Thanksgiving Day is Coming: How to Avoid a Holiday Meltdown

Did anybody decompensate at last year's Thanksgiving Day feast, when there were no pearl onions in cream sauce, notwithstanding the fact that nobody has ever eaten a single pearl onion in cream sauce, since GreatGrandma Libby died forty-five years ago?


Was it you?

I think I figured it out. Unfortunately, this flash of brilliance came to me the morning before, during a hypomanic surge that got me ready for my stuffing/broth/cranberry sauce/pie-making marathon. But not in time to prevent the scene by preparing said onions.

Somebody's anterior cingulate cortex blew a fuse.

Of course, I don't know for sure. It is one more hypothesis that I would like to test in that Million Dollar fMRI machine that I have requested for years for Christmas. Some girls want a pony. I want an fMRI machine. I don't expect it this year either.
 
But here is the hypothesis:

The Anterior Cingulate Cortex and the Amygdala


The rising cost of that Thanksgiving feast, the family-splitting political debates, the impending government shutdown, the war in the Middle East, climate change -- your anterior cingulate cortex (ACC) is doing all that it can to calm your amygdala. That is one of its jobs. Partnered with the prefrontal cortex, it exercises executive function over your amygdala. 



Your amygdala is convinced you are about to die and is sending out
non-stop messages to your adrenal gland to keep pumping out those glucocorticoids. All those glucocorticoids are destroying your hippocampus, not to mention your heart. The amygdala must be brought under control!

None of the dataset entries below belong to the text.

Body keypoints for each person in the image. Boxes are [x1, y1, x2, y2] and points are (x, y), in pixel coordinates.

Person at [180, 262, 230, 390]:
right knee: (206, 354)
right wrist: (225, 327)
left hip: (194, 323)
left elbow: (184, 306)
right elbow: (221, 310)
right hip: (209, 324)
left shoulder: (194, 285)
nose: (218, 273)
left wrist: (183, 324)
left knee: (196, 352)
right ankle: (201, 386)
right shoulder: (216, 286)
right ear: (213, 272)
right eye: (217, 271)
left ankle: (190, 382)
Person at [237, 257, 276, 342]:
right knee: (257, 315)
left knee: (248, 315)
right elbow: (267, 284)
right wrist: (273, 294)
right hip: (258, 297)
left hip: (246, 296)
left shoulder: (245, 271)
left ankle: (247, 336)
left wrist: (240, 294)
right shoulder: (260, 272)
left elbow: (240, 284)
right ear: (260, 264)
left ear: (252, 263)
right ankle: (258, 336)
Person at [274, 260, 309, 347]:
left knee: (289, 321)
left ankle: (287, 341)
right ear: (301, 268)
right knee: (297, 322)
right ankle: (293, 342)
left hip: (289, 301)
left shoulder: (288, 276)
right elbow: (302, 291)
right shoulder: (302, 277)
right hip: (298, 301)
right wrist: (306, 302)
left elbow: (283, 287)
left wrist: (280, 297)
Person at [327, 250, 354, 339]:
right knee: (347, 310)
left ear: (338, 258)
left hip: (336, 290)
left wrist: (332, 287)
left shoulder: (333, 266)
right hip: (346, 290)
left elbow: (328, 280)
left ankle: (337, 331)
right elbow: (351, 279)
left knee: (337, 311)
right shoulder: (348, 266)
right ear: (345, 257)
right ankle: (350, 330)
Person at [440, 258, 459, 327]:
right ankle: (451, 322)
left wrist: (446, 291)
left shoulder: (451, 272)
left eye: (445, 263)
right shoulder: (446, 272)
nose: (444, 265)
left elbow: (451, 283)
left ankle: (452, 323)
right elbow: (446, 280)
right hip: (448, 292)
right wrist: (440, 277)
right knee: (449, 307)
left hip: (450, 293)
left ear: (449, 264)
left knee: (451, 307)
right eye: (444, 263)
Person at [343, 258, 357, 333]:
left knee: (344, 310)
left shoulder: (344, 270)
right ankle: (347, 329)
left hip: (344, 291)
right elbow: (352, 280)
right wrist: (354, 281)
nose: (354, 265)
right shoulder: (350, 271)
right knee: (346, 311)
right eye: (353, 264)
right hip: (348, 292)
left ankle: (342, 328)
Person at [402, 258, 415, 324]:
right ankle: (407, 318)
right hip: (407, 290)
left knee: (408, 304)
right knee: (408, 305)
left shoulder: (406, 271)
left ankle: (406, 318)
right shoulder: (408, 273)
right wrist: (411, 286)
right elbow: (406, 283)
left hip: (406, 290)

So your ACC has plenty of work to do already, and needs for you to help it out by deep breathing. And yoga. And crystals.

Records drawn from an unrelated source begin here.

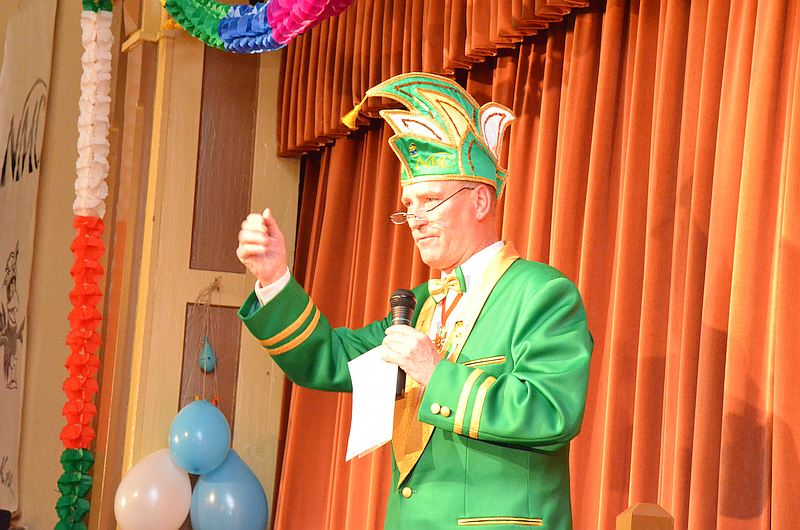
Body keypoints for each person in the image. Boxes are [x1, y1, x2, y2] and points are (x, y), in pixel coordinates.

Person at [237, 73, 592, 530]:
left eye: (430, 200)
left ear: (480, 202)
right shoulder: (421, 303)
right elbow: (329, 359)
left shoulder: (541, 293)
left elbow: (551, 412)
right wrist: (273, 279)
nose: (415, 219)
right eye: (409, 205)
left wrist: (435, 373)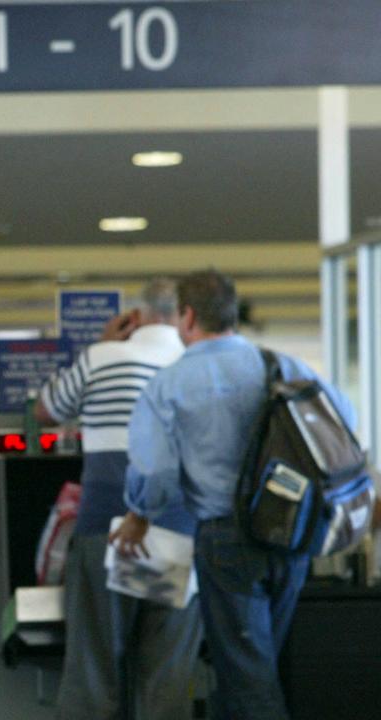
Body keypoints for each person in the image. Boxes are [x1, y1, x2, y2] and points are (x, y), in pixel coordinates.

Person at [111, 269, 355, 720]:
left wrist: (139, 515)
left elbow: (157, 472)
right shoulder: (283, 366)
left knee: (247, 676)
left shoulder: (168, 385)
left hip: (226, 538)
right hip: (292, 533)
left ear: (186, 316)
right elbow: (345, 424)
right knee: (253, 666)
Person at [35, 280, 203, 720]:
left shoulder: (102, 357)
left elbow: (45, 411)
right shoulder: (192, 365)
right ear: (185, 316)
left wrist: (103, 344)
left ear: (137, 315)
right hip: (175, 532)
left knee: (95, 672)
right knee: (164, 677)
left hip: (107, 530)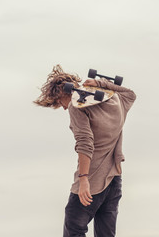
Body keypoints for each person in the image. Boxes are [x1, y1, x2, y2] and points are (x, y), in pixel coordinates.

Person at [34, 65, 136, 237]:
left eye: (60, 103)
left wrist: (83, 180)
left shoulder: (77, 106)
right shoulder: (117, 100)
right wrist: (101, 83)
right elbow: (130, 94)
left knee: (73, 226)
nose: (64, 108)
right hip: (114, 181)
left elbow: (85, 143)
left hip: (91, 182)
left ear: (63, 94)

The Anterior Cingulate Cortex and the Thanksgiving Table


But it also has another job, which is to detect abnormalities in patterns. You know those games where you are supposed to find five details that differ in two nearly identical pictures? That's a job for the ACC. But what with climate change and all that other stuff, or last year's version of all that stuff, when somebody's ACC detected a variation in the Thanksgiving Day feast table, i.e., the missing pearl onions, that was just one thing too many. And it blew a fuse, releasing the amygdala from its cage. And this time, the amygdala did not send out the message to freeze. It came out fighting.

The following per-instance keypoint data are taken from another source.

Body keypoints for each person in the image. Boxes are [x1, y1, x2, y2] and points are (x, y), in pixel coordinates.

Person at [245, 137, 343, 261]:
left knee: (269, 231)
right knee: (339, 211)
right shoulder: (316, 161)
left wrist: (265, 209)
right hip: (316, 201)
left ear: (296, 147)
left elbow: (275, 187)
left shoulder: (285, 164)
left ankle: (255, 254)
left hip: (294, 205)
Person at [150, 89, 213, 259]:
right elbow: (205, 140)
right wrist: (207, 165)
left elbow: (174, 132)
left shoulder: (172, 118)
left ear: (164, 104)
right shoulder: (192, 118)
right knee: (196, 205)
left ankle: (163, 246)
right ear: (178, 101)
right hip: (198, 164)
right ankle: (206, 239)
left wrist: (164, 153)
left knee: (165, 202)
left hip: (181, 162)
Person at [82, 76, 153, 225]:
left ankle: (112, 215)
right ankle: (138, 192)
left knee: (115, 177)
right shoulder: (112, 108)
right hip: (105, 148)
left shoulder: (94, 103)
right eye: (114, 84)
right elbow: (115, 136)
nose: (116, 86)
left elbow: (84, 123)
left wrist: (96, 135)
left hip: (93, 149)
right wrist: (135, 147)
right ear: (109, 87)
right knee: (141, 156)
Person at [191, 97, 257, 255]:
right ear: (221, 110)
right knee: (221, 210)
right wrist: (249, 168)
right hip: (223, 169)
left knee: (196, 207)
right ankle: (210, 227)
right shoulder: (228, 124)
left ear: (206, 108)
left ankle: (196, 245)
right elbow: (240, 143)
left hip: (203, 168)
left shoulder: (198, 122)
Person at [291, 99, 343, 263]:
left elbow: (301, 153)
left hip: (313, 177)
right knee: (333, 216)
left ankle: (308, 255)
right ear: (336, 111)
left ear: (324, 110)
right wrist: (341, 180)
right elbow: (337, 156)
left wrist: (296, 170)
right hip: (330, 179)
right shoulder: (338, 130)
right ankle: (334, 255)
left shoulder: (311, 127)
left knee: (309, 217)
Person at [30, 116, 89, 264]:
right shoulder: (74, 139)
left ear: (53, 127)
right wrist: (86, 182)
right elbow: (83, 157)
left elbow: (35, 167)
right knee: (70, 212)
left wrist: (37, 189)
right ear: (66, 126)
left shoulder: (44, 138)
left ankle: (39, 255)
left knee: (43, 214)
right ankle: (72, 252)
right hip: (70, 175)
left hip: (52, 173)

Couldn't we all use a little peace this year? Just for one day? Here is what you can do:

If you are the cook, poll your guests about what food item they Have. To. Have. In my family, we serve three different types of cranberry sauce. Because we have to have each one.

If you are not the cook, do a bit of self reflection beforehand. What do you have to have? Then give the cook a break, so the cook doesn't have a meltdown. Bring your own damn pearl onions.